Testo estratto

★ ★ ★

III, q. 76 a. 2
Se tutto Cristo sia contenuto sotto ciascuna specie di questo sacramento.
Quaestio 76 · Del modo in cui Cristo è in questo sacramento
Obiezione 1: Sembra che tutto Cristo non sia contenuto sotto entrambe le specie di questo sacramento. Infatti questo sacramento è ordinato alla salvezza dei fedeli, non in virtù delle specie, ma in virtù di ciò che è contenuto sotto le specie, perché le specie erano lì anche prima della consacrazione, dalla quale proviene la forza di questo sacramento. Se nulla, dunque, è contenuto sotto una specie se non ciò che è contenuto sotto l'altra, e se tutto Cristo è contenuto sotto entrambe, sembra che una di esse sia superflua in questo sacramento.
Obiezione 2: Inoltre, è stato detto sopra (Articolo [1], ad 1) che tutte le altre parti del corpo, come le ossa, i nervi e simili, sono comprese sotto il nome di carne. Ma il sangue è una delle parti del corpo umano, come prova Aristotele (De Anima Histor. i). Se, dunque, il sangue di Cristo è contenuto sotto la specie del pane, proprio come le altre parti del corpo sono contenute lì, il sangue non dovrebbe essere consacrato a parte, proprio come nessun'altra parte del corpo è consacrata separatamente.
Obiezione 3: Inoltre, ciò che è una volta "in essere" non può essere di nuovo "in divenire". Ma il corpo di Cristo ha già iniziato ad essere in questo sacramento mediante la consacrazione del pane. Dunque, non può iniziare di nuovo ad essere lì mediante la consacrazione del vino; e così il corpo di Cristo non sarà contenuto sotto la specie del vino, e di conseguenza nemmeno l'intero Cristo. Dunque tutto Cristo non è contenuto sotto ciascuna specie.

★ ★ ★

Dati estratti
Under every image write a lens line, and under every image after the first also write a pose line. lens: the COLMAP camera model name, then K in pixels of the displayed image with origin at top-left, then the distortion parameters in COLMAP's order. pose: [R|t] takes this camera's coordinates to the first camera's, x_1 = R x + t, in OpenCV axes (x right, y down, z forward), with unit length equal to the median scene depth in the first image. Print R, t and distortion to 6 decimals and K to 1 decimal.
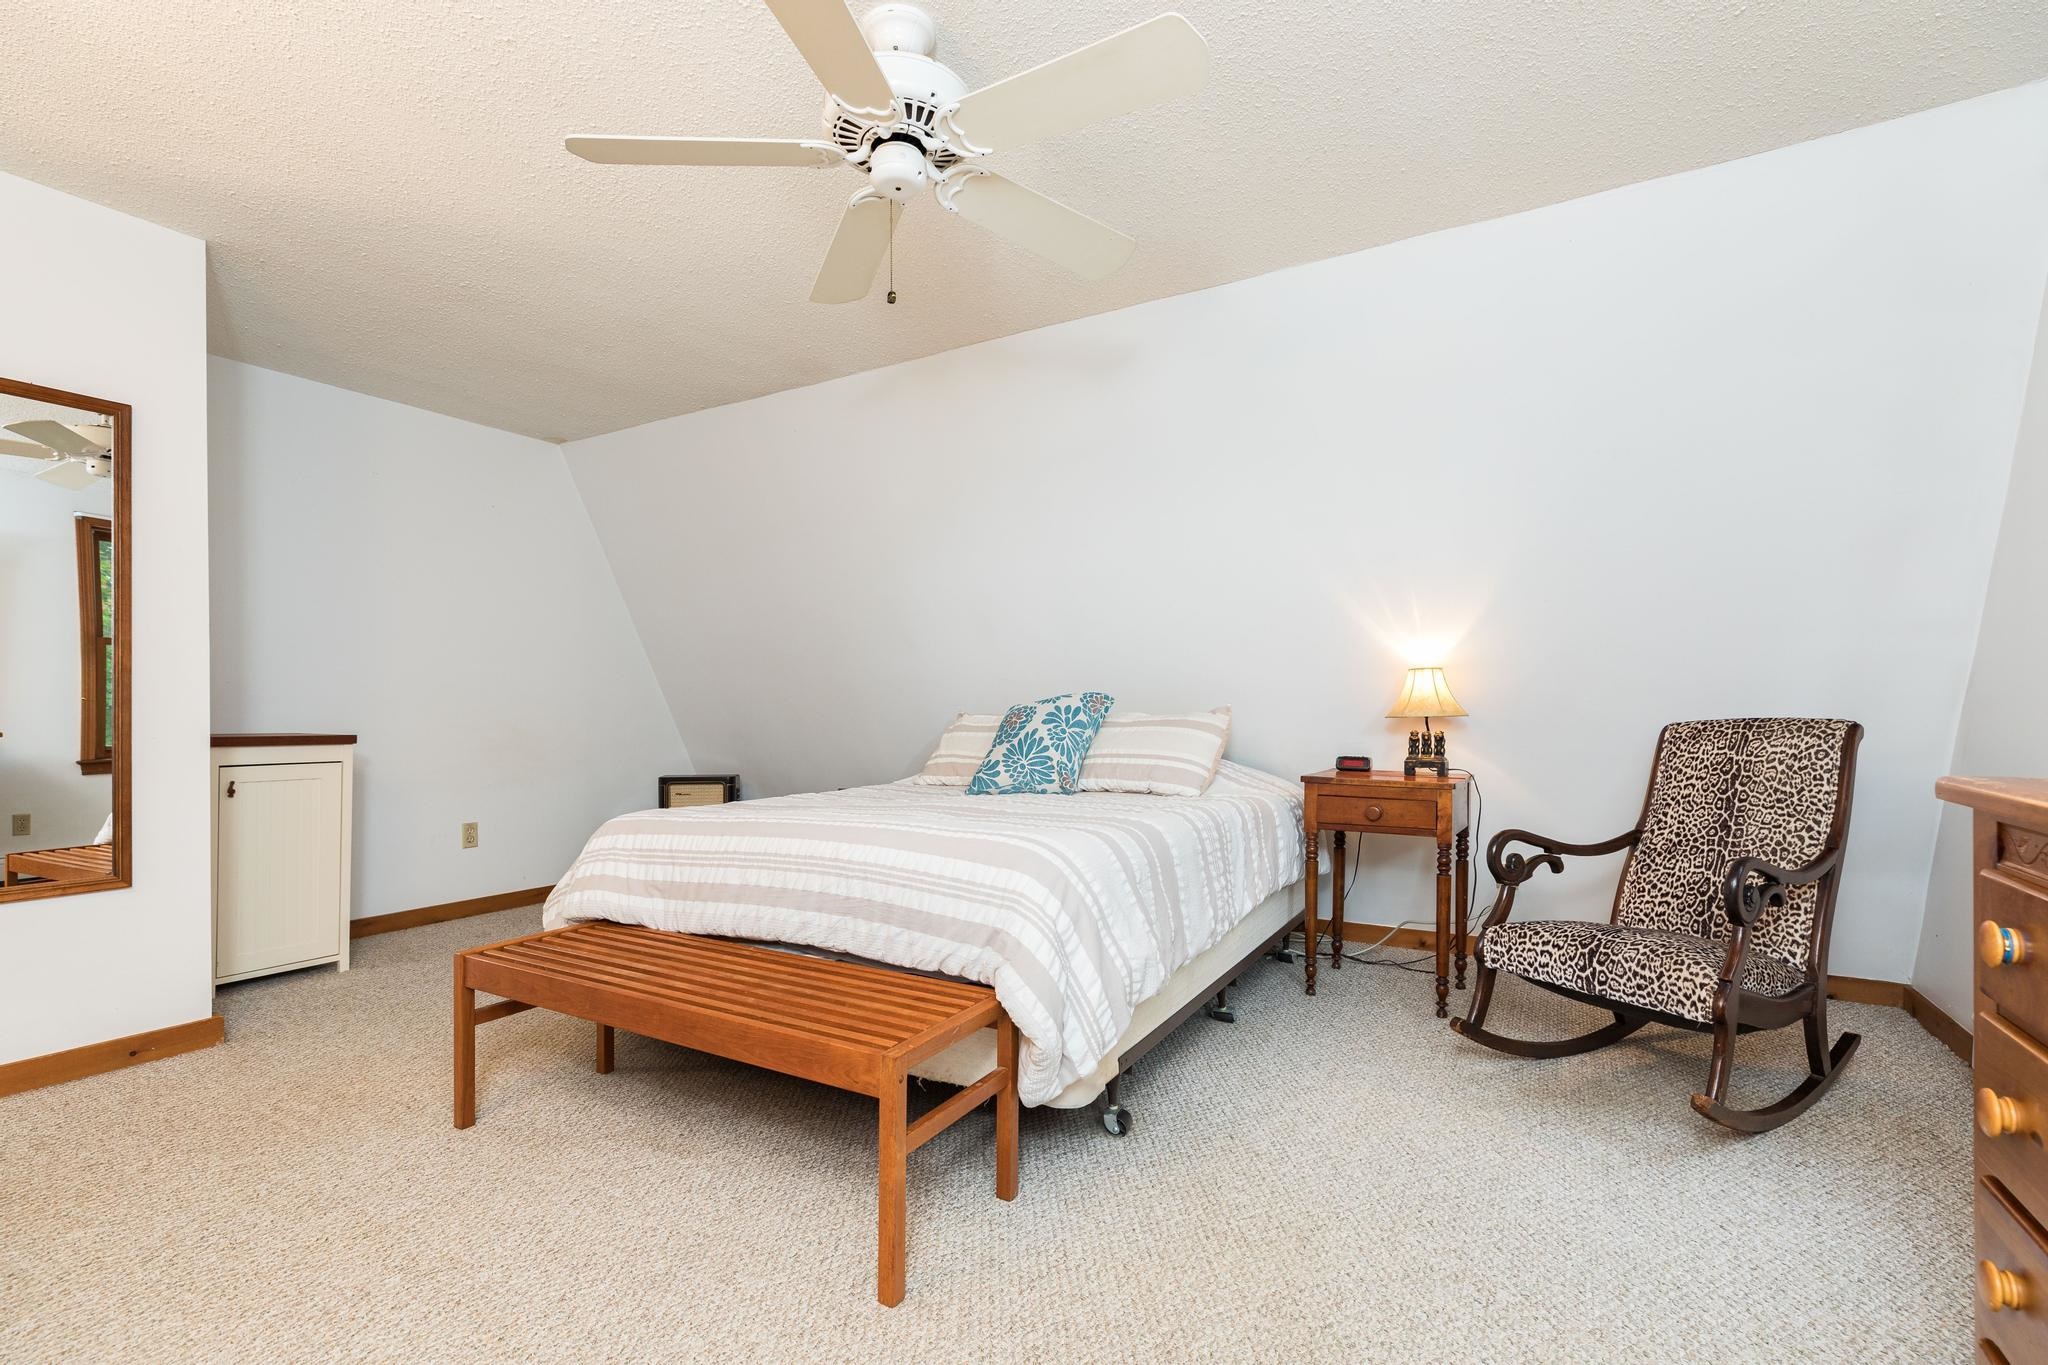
lens RADIAL K [[932.5, 0, 1021.0], [0, 932.5, 697.0], [0, 0, 1]] dist [-0.000494, -0.000273]
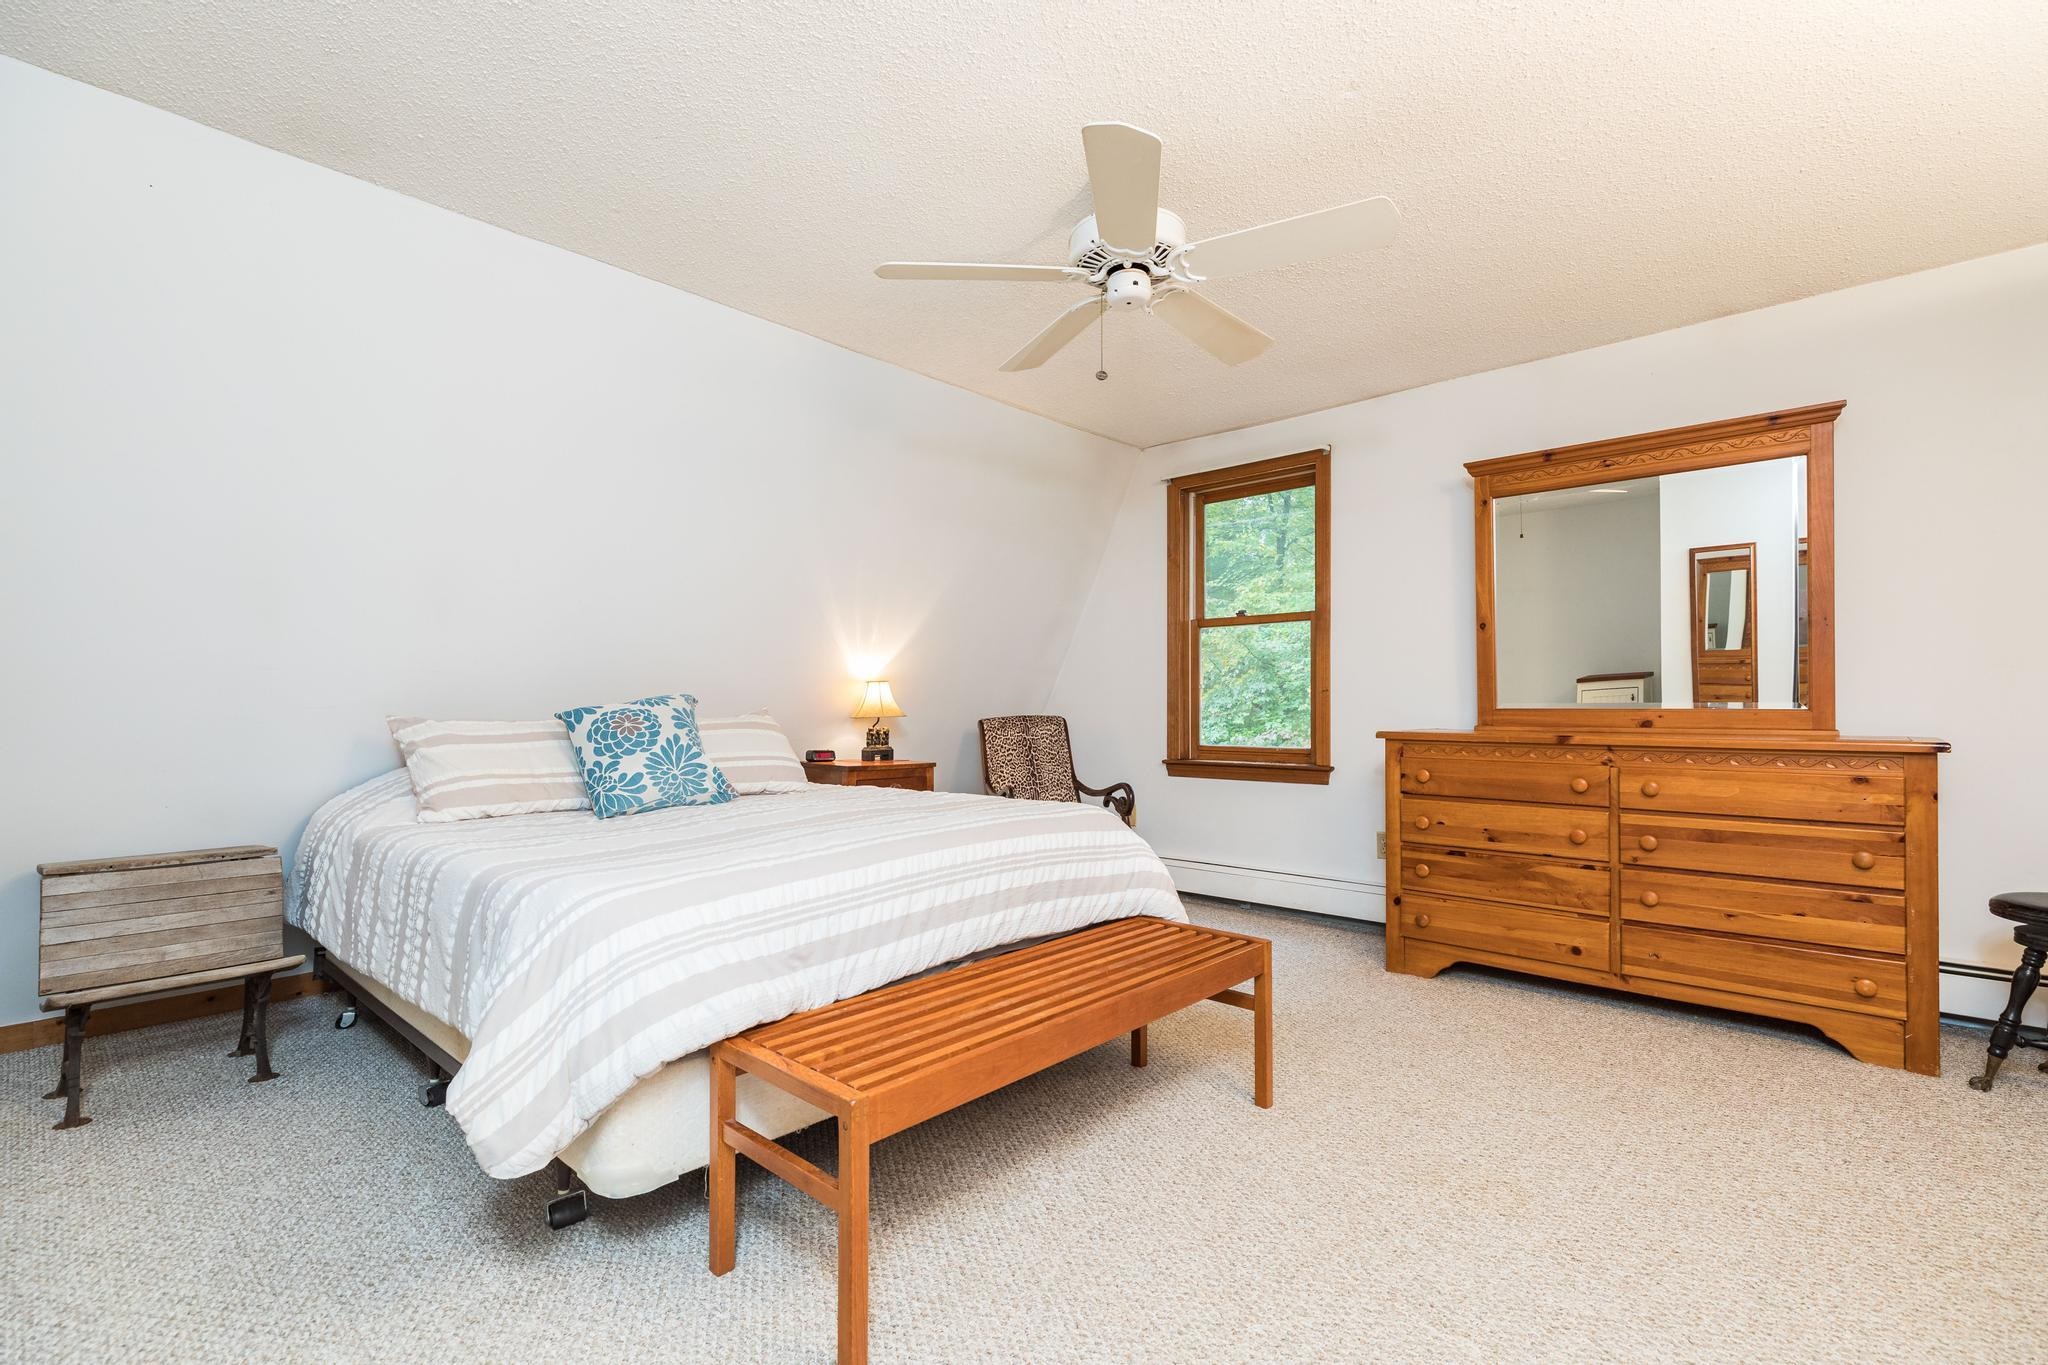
lens RADIAL K [[932.5, 0, 1017.7], [0, 932.5, 694.5], [0, 0, 1]] dist [-0.000494, -0.000273]
pose [[0.207592, 0.015856, 0.978087, -0.819506], [-0.008659, 0.999859, -0.014371, 0.007142], [-0.978177, -0.005486, 0.207700, 0.523316]]
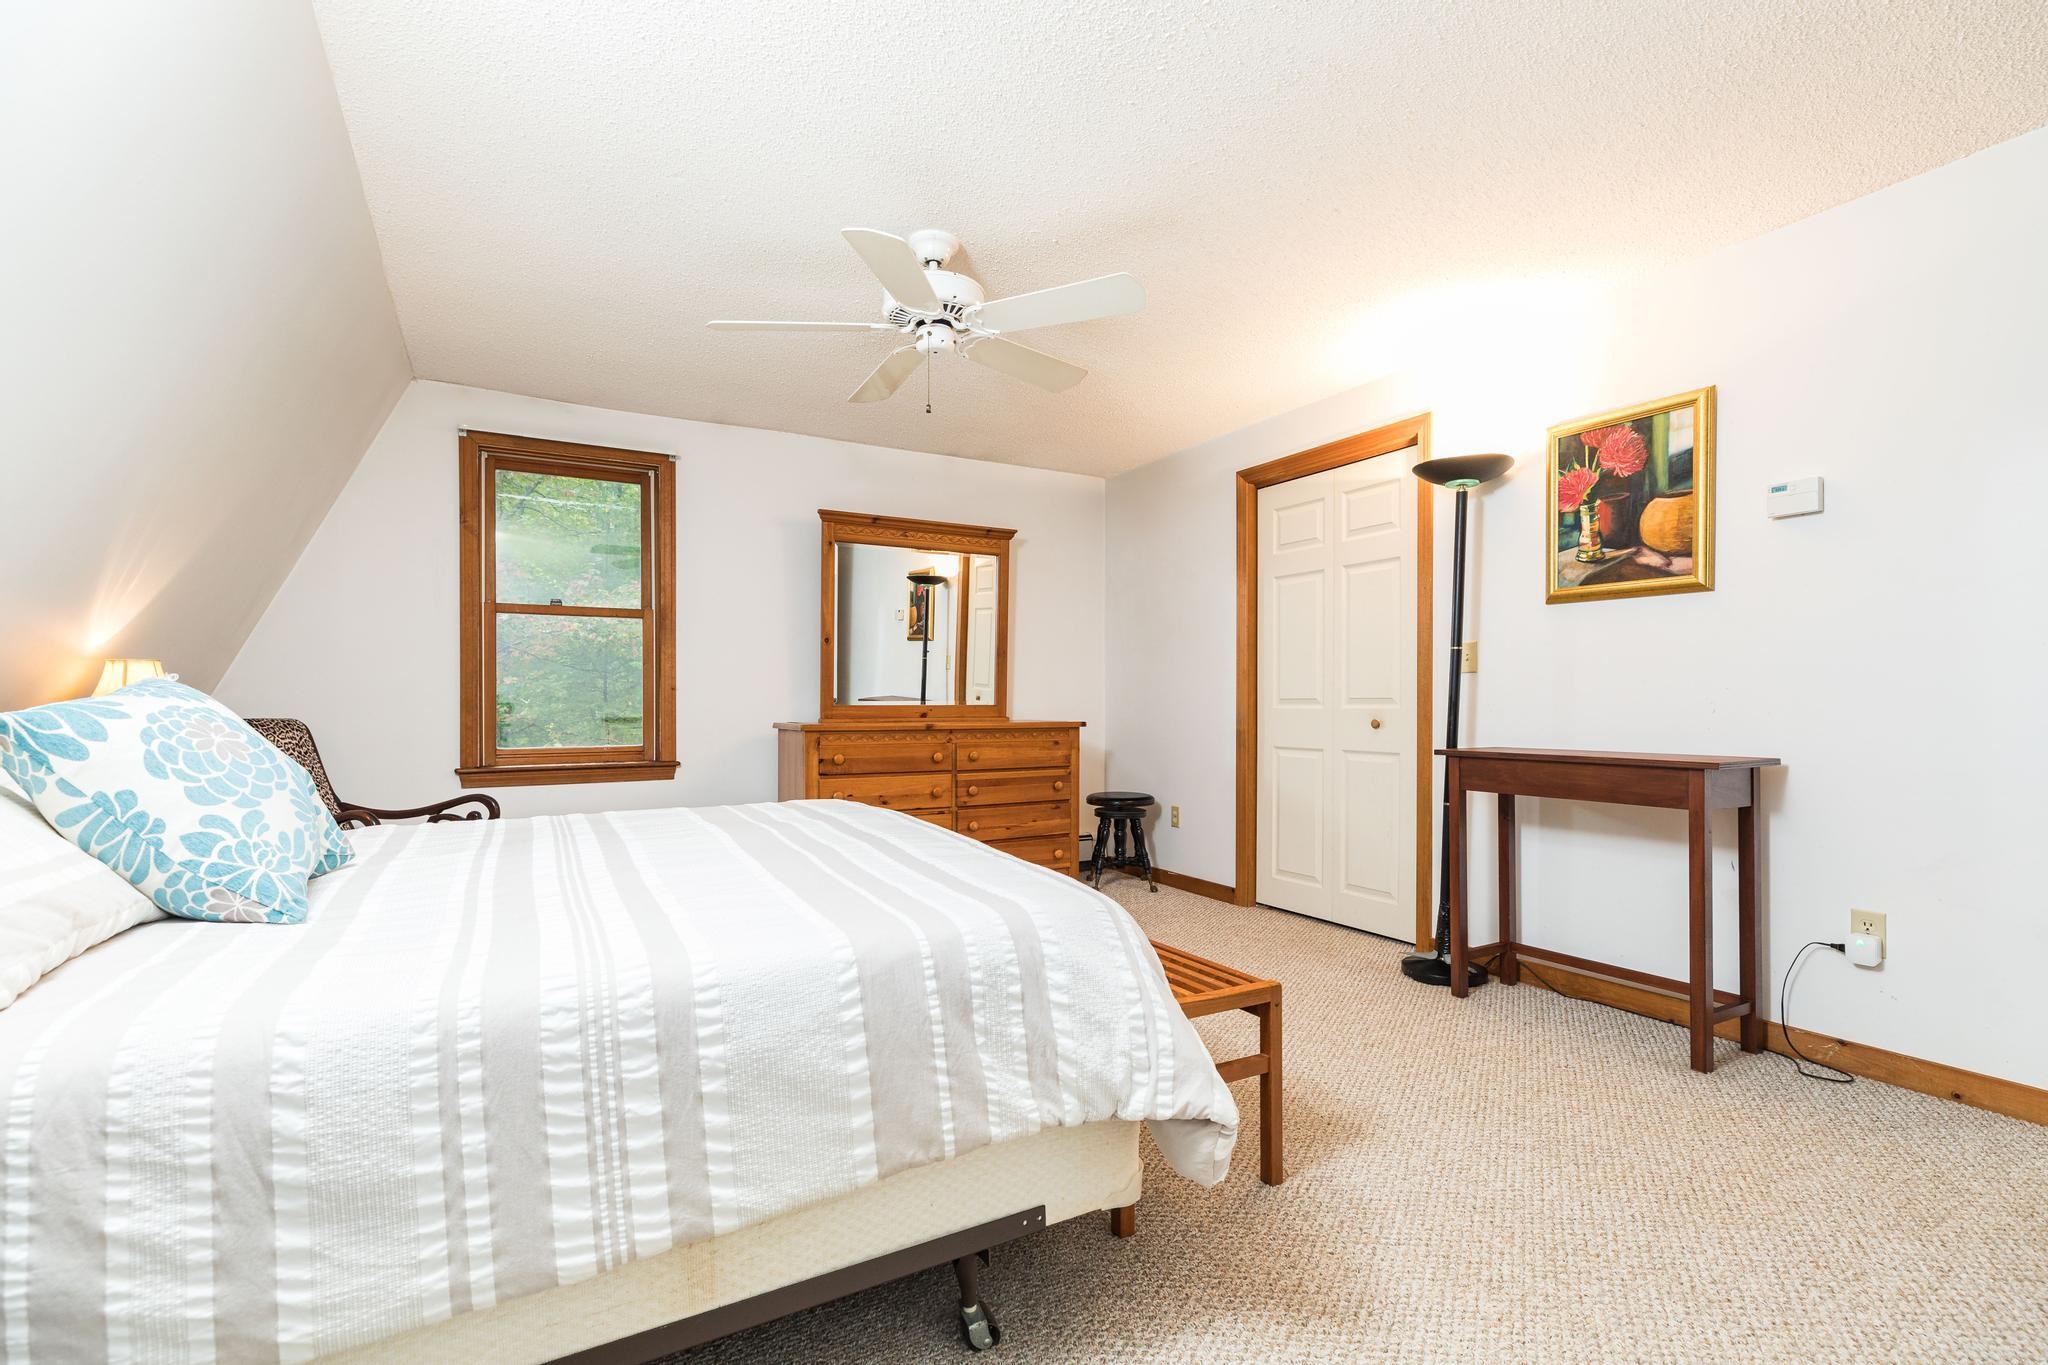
lens RADIAL K [[932.5, 0, 1021.5], [0, 932.5, 691.5], [0, 0, 1]] dist [-0.000494, -0.000273]
pose [[-0.868336, 0.011727, 0.495838, -0.573898], [0.000966, 0.999759, -0.021954, 0.013683], [-0.495976, -0.018584, -0.868137, 1.284050]]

★ ★ ★

Consegne
**1)** Indica chi, secondo la seconda obiezione del testo sulla presenza di Cristo nel sacramento, prova che il sangue è una delle parti del corpo umano.
**2)** Scrivi il seguito del testo sulla presenza di Cristo nel sacramento, partendo subito dopo la terza obiezione.

Risposte numerate
**1)** Aristotele.

**2)**
In contrario, La glossa su 1 Cor 11,25, commentando la parola "Calice", dice che "sotto ciascuna specie", cioè del pane e del vino, "si riceve lo stesso"; e così sembra che Cristo sia intero sotto ciascuna specie.
Rispondo che, Dopo quanto abbiamo detto sopra (Articolo [1]), si deve ritenere con assoluta certezza che tutto Cristo è sotto ciascuna specie sacramentale, tuttavia non allo stesso modo in ciascuna. Infatti il corpo di Cristo è presente sotto la specie del pane in forza del sacramento, mentre il sangue è lì per reale concomitanza, come detto sopra (Articolo [1], ad 1) riguardo all'anima e alla Divinità di Cristo; e sotto la specie del vino il sangue è presente in forza del sacramento, e il Suo corpo per reale concomitanza, come anche la Sua anima e la Divinità: perché ora il sangue di Cristo non è separato dal Suo corpo, come lo era al tempo della Sua Passione e morte. Quindi, se questo sacramento fosse stato celebrato allora, il corpo di Cristo sarebbe stato sotto la specie del pane, ma senza il sangue; e, sotto la specie del vino, il sangue sarebbe stato presente senza il corpo, come era allora, di fatto.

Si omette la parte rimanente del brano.